There’s a bunch of hurdles from that side where I just don’t think agentic AI overlay on going out, filling out a bunch of forms is really gonna solve any consumer’s problems anytime soon.

Youssef Squali, Analyst, Truist Securities: Yeah.

Scott Peyree, President and Chief Executive Officer (CEO), LendingTree Inc.: In, in these industries specifically.

Youssef Squali, Analyst, Truist Securities: Right.

Scott Peyree, President and Chief Executive Officer (CEO), LendingTree Inc.: If you go, like, you take, like, real estate, there’s a lot of publicly available information there, so it’s a little easier to implement, you know, like a, like a ChatGPT app there.

Youssef Squali, Analyst, Truist Securities: Yeah. Very helpful color. Thanks, Scott.

Scott Peyree, President and Chief Executive Officer (CEO), LendingTree Inc.: Yeah.

Tanya, Conference Operator: Okay. I’m showing no further questions. I would now like to turn the conference back to Scott for closing remarks.
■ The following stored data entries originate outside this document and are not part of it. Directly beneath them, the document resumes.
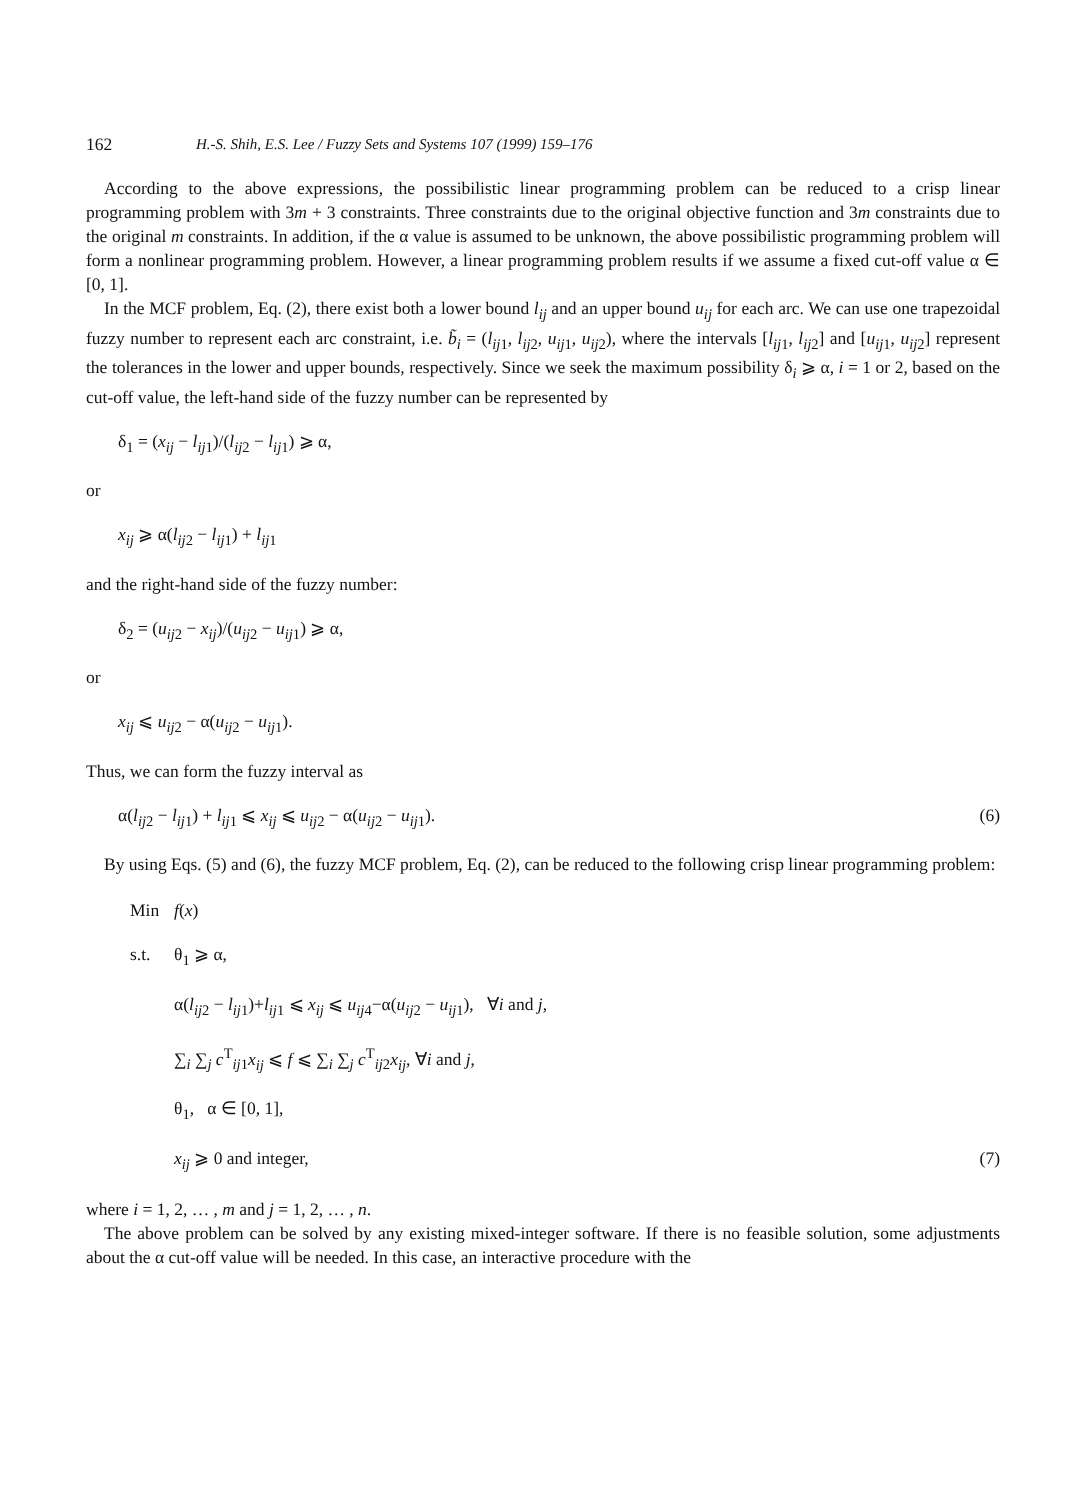162 H.-S. Shih, E.S. Lee / Fuzzy Sets and Systems 107 (1999) 159–176
According to the above expressions, the possibilistic linear programming problem can be reduced to a crisp linear programming problem with 3m + 3 constraints. Three constraints due to the original objective function and 3m constraints due to the original m constraints. In addition, if the α value is assumed to be unknown, the above possibilistic programming problem will form a nonlinear programming problem. However, a linear programming problem results if we assume a fixed cut-off value α ∈ [0, 1].
In the MCF problem, Eq. (2), there exist both a lower bound l<sub>ij</sub> and an upper bound u<sub>ij</sub> for each arc. We can use one trapezoidal fuzzy number to represent each arc constraint, i.e. b̃<sub>i</sub> = (l<sub>ij1</sub>, l<sub>ij2</sub>, u<sub>ij1</sub>, u<sub>ij2</sub>), where the intervals [l<sub>ij1</sub>, l<sub>ij2</sub>] and [u<sub>ij1</sub>, u<sub>ij2</sub>] represent the tolerances in the lower and upper bounds, respectively. Since we seek the maximum possibility δ<sub>i</sub> ⩾ α, i = 1 or 2, based on the cut-off value, the left-hand side of the fuzzy number can be represented by
δ<sub>1</sub> = (x<sub>ij</sub> − l<sub>ij1</sub>)/(l<sub>ij2</sub> − l<sub>ij1</sub>) ⩾ α,
or
x<sub>ij</sub> ⩾ α(l<sub>ij2</sub> − l<sub>ij1</sub>) + l<sub>ij1</sub>
and the right-hand side of the fuzzy number:
δ<sub>2</sub> = (u<sub>ij2</sub> − x<sub>ij</sub>)/(u<sub>ij2</sub> − u<sub>ij1</sub>) ⩾ α,
or
x<sub>ij</sub> ⩽ u<sub>ij2</sub> − α(u<sub>ij2</sub> − u<sub>ij1</sub>).
Thus, we can form the fuzzy interval as
α(l<sub>ij2</sub> − l<sub>ij1</sub>) + l<sub>ij1</sub> ⩽ x<sub>ij</sub> ⩽ u<sub>ij2</sub> − α(u<sub>ij2</sub> − u<sub>ij1</sub>). (6)
By using Eqs. (5) and (6), the fuzzy MCF problem, Eq. (2), can be reduced to the following crisp linear programming problem:
Min f(x)
s.t. θ<sub>1</sub> ⩾ α,
α(l<sub>ij2</sub> − l<sub>ij1</sub>)+l<sub>ij1</sub> ⩽ x<sub>ij</sub> ⩽ u<sub>ij4</sub>−α(u<sub>ij2</sub> − u<sub>ij1</sub>), ∀i and j,
∑<sub>i</sub> ∑<sub>j</sub> c<sup>T</sup><sub>ij1</sub>x<sub>ij</sub> ⩽ f ⩽ ∑<sub>i</sub> ∑<sub>j</sub> c<sup>T</sup><sub>ij2</sub>x<sub>ij</sub>, ∀i and j,
θ<sub>1</sub>, α ∈ [0, 1],
x<sub>ij</sub> ⩾ 0 and integer, (7)
where i = 1, 2, … , m and j = 1, 2, … , n.
The above problem can be solved by any existing mixed-integer software. If there is no feasible solution, some adjustments about the α cut-off value will be needed. In this case, an interactive procedure with the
Scott Peyree, President and Chief Executive Officer (CEO), LendingTree Inc.: All right. Thank you everybody, for joining, for all of your questions today. I hope we’ve given you helpful context around some of the incredible opportunities we’re working on to enhance the marketplace. We’re very excited about our path ahead and look forward to connecting you with you again soon when we report our first quarter earnings.

Tanya, Conference Operator: This concludes today’s program. Thank you for participating. You may now disconnect.